Um amigo, se vendo acossado pelo constante aumento da clientela na sua casa de refeições, resolveu vender o seu automóvel, um chevette de ano 1984, em razoável estado de conservação, com o intuito de ampliar o prédio desafogando, assim, o ambiente do seu comércio.
Segundo ele, o carro era uma massinha, ou seja, para melhor esclarecer,
não podia passar num buraco mais profundo que, com o solavanco, voava
massa pra tudo quanto era lado.
Honesto que é, o nosso amigo não conseguia esconder dos interessados o
estado real em que o carro se encontrava e isso terminava por gerar uma
série de dificuldades na hora de efetuar a transação.
Quando chegava um interessado e perguntava como estava a situação do automóvel, ele mesmo se encarregava de jogar uma pá de terra no negócio e na própria empolgação do suposto comprador.
- E aí meu amigo, como é que se encontra o carro?

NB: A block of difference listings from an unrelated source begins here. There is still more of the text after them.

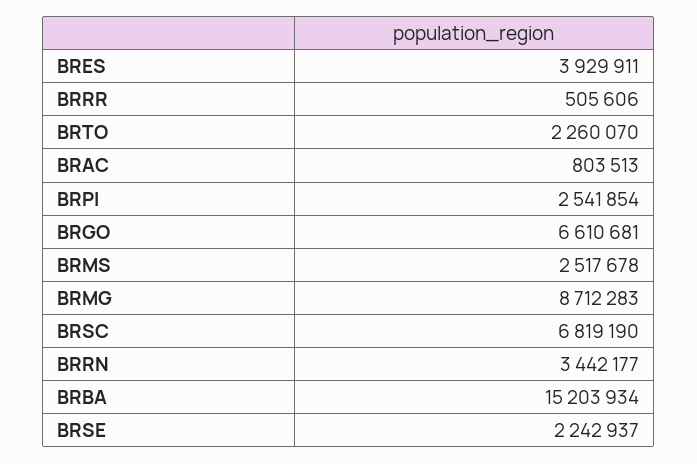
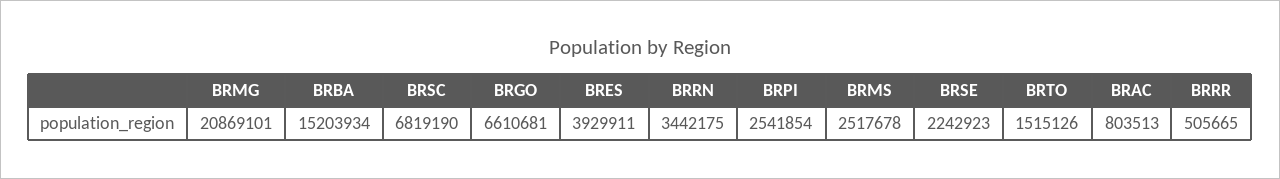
BRRR: 505606 -> 505665
BRTO: 2260070 -> 1515126
BRMG: 8712283 -> 20869101
BRRN: 3442177 -> 3442175
BRSE: 2242937 -> 2242923

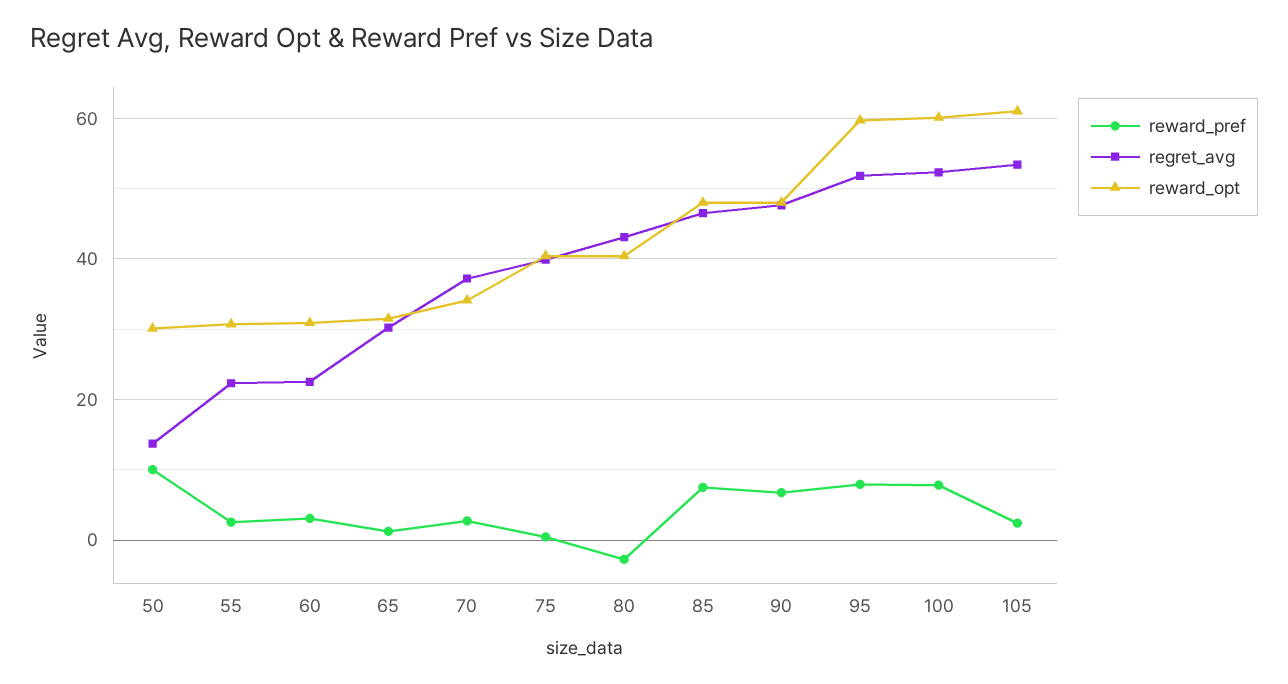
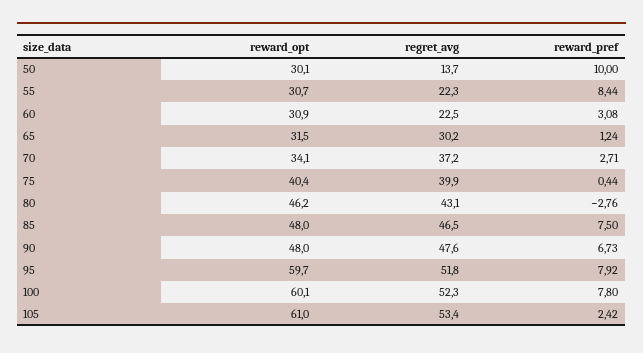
reward_pref, 55: 2 -> 8.44
reward_opt, 80: 40 -> 46.2

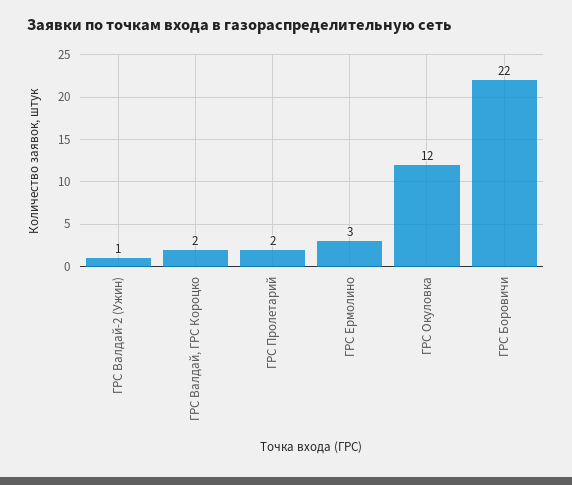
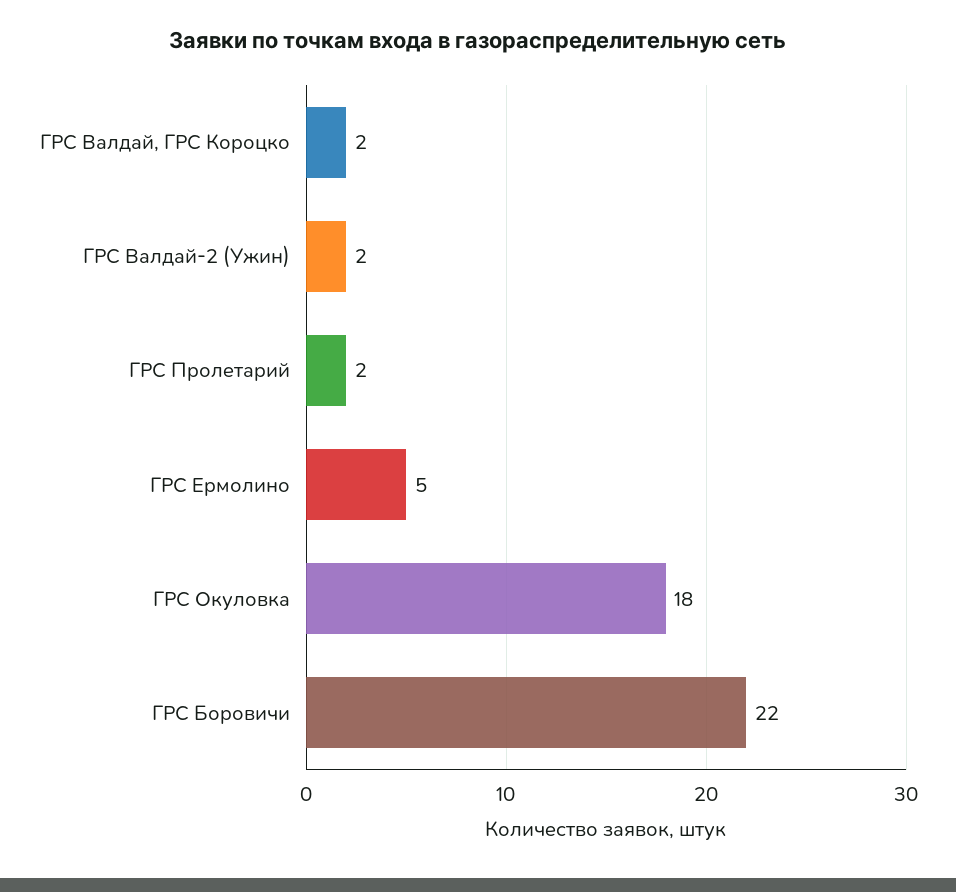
ГРС Валдай-2 (Ужин): 1 -> 2
ГРС Ермолино: 3 -> 5
ГРС Окуловка: 12 -> 18

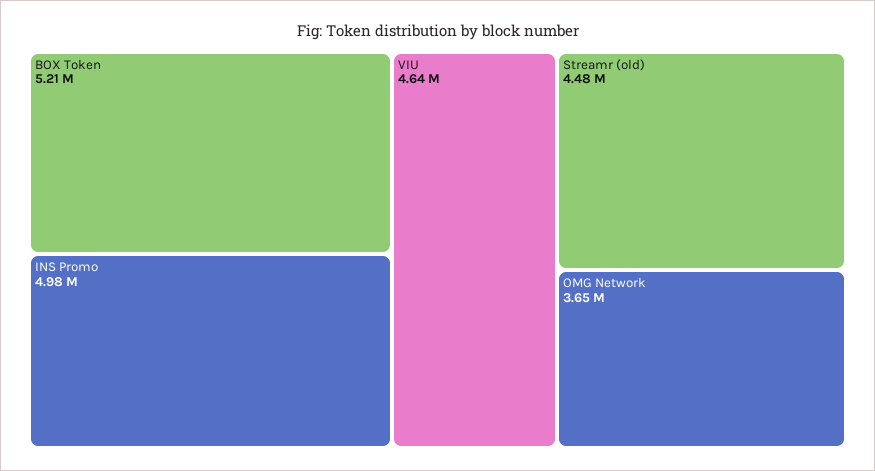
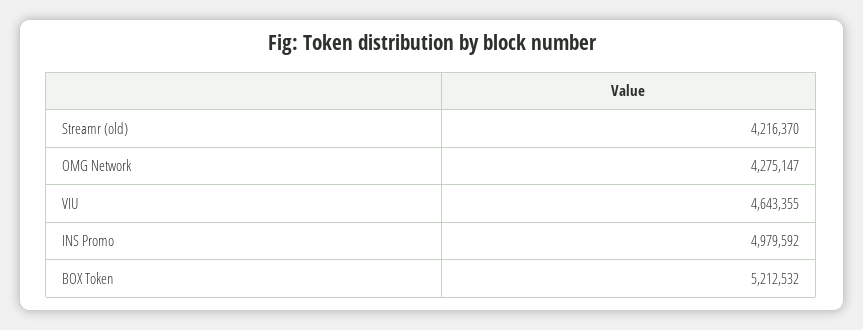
Streamr (old): 4480000 -> 4216370
OMG Network: 3650000 -> 4275147

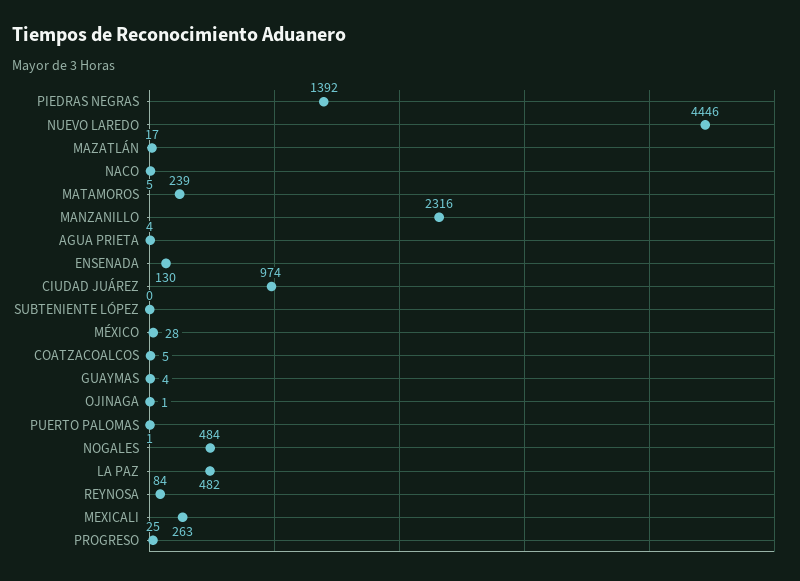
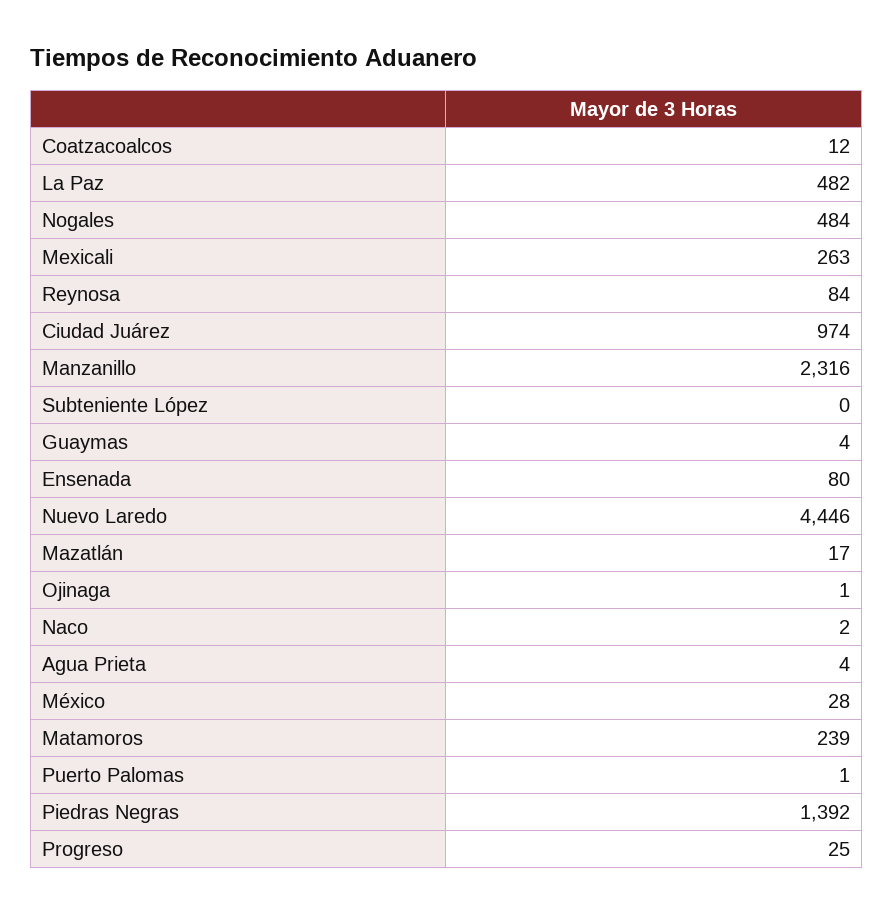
NACO: 5 -> 2
ENSENADA: 130 -> 80
COATZACOALCOS: 5 -> 12

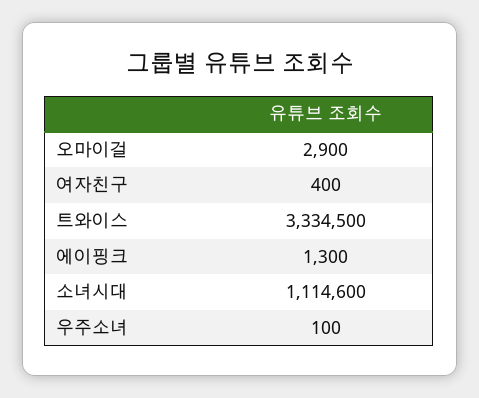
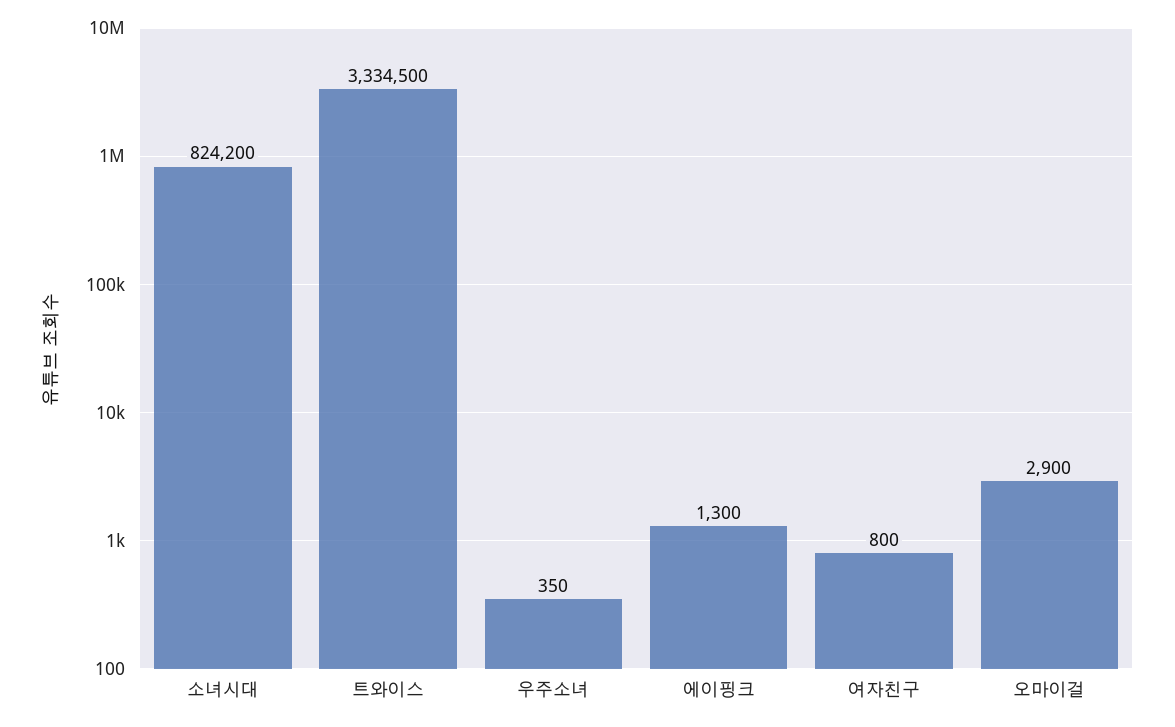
여자친구: 400 -> 800
소녀시대: 1114600 -> 824200
우주소녀: 100 -> 350

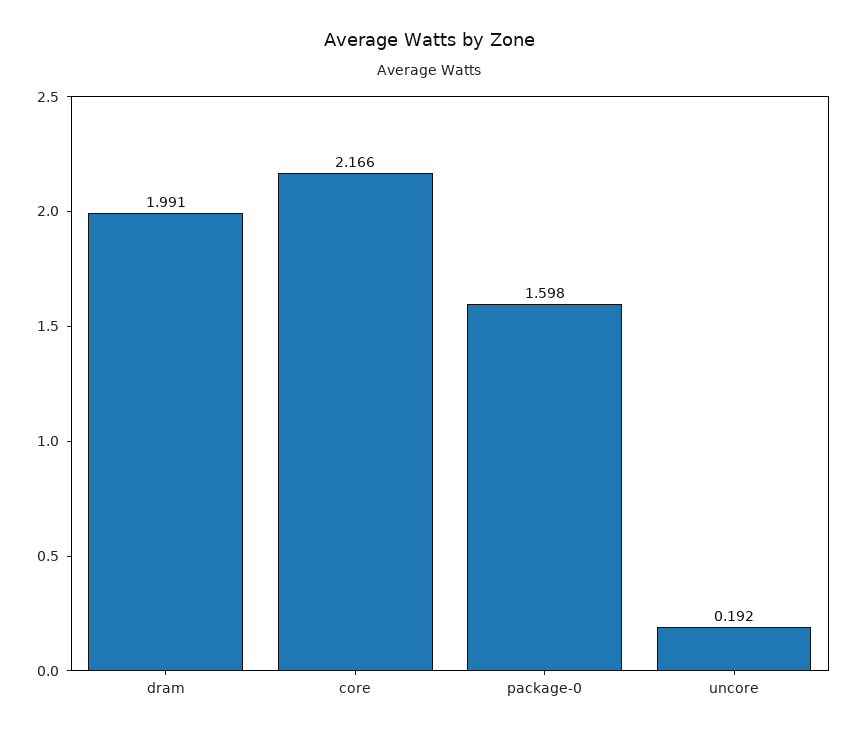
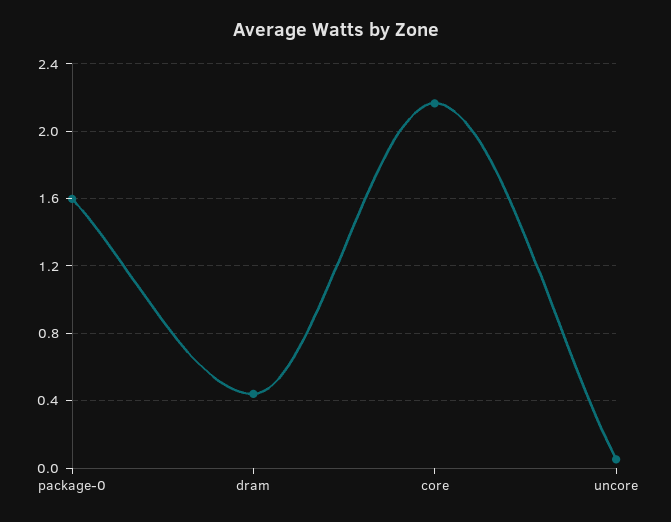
dram: 1.991 -> 0.45
uncore: 0.192 -> 0.05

- Tá aí né, o motor até é bom, mas a lanternagem tá nesse estado que o amigo mesmo pode ver. Tem massa aqui, tem massa alí e o senhor sabe, o maior problema de carro velho não é o motor e sim a danada da lanternagem.
O homem não esperava nem prá ouvir o resto da conversa e já ia embora, ligeirinho, resmungando:
- Quando o próprio dono já vem com uma conversa dessas, imagine como o carro não está, eu é que não vou entrar nessa.
Chegou até a receber uma boa oferta pelo carro de um dos supostos compradores que ofereceu três mil reais pelo automóvel, mas, nosso amigo, na época, embirrou em três mil e quinhentos e hoje se arrepende de não ter fechado o negócio.
E assim o tempo foi passando e nada do carro ser vendido. Recentemente, encontrei com ele e o mesmo me participou o problema. Procurei aconselhá-lo a não agir daquela forma. Disse para que procurasse informar ao interessado apenas o básico da situação, afinal, carro velho, todo ele tem um problema ou outro e por conta da questão da lanternagem, o carro dele não deveria deixar de ser vendido.
O mesmo aquiesceu e decidiu que, dali prá frente, iria maquiar um pouco a conversa. Não iria mentir sobre o estado do carro, mas também não iria se empolgar mais a ponto, de que ele mesmo, viesse a esculhambar com a situação em que o chevette se encontrava. E realmente ele estava exagerando e, com isso, terminava até lutando contra si próprio. O carro nem era tão ruim assim. Muita gente poderia ainda se valer muito dele.
Alguns dias depois, encontrando com ele e, curioso que estava, fui logo perguntando se o mesmo já havia vendido o carro.
- Oh! meu amigo, já conseguiu negociar o carro?
- Ainda não, mas até que tem aparecido alguns interessados. Semana passada mesmo veio um, mas, inventou de vir logo na hora que eu tinha botado o danadinho no lavajato.
- E aí, como foi a conversa?
- Ele perguntou sobre o estado do carro e eu me lembrando que deveria maquiar um pouco a conversa, fui logo dizendo que o motor era uma verdadeira Débora Secco.
- Boa, o caminho é por aí.
- É, mas não deu muito certo não. Logo em seguida ele inventou de perguntar pela infeliz da lanternagem.
- E o que foi que você disse?
- Que essa daí, tava mais pra Derci Gonçalves!
- Mas rapaz, você disse uma coisa dessas ao cara e o que foi que ele respondeu?
- Nada. Sumiu. Até hoje, não voltou. Não quis nem ir olhar o carro.